The harshness of symptoms in people who have prostate gland enlargement varies, but symptoms tend to increasingly worsen over time. General signs and symptoms of BPH include:
- Frequent or urgent need to urinate
- Increased rate of urination at night (nocturia)
- Complexity starting urination
- Weak urine stream or a stream that stops and starts
- Dribbling at the end of urination
- Straining while urinating
- Inability to entirely empty the bladder
In a little number of cases, BPH may cause the bladder to be blocked, making it impossible or very hard to urinate. This problem may cause backed-up urine (urinary retention), leading to bladder infections or stones, or kidney damage.
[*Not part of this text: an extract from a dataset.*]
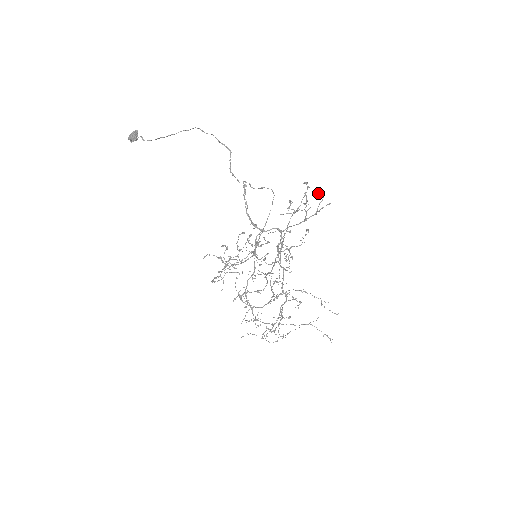
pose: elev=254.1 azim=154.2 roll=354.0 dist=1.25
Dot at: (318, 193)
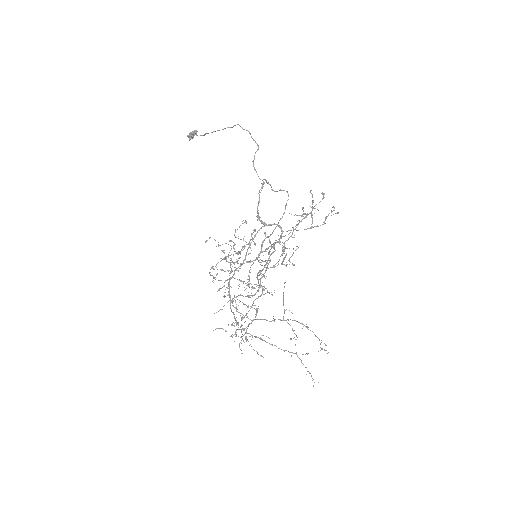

Benign prostatic hyperplasia is possibly a normal part of the aging process in men, caused by changes in hormone balance and in cell growth.
The prostate gland is located under your bladder. The tube that transports urine from the bladder out of your penis (urethra) passes through the center of the prostate. When the prostate enlarges, it begins to block urine flow.
Your doctor can diagnose BPH by asking questions about your symptoms and past health and by doing a physical exam. Tests may include a urine test (urinalysis) and a digital rectal exam, which lets your doctor feel the size of your prostate. In some cases, a prostate-specific antigen (PSA) test is done to help rule out prostate cancer.
Although home treatment cannot stop your prostate from getting larger, it can help reduce or control your symptoms. Here are some things you can do that may help reduce your symptoms:
- Practice “double voiding.” Urinate as much as you can, relax for a few moments, and then urinate again.
- Avoid caffeine and alcohol. They make your body try to get rid of water and can make you urinate more often.
If possible, avoid medicines that can make urination difficult, such as over-the-counter antihistamines, decongestants (including nasal sprays), and allergy pills. Check with your doctor or pharmacist about the medicines you take.
BPH occurs in nearly all men as they age. There are some effectual treatments for prostate gland enlargement, including medications, minimally invasive therapies and surgery. To choose the best option, you and your doctor will consider your symptoms, the size of your prostate, other health conditions you might have and your preferences.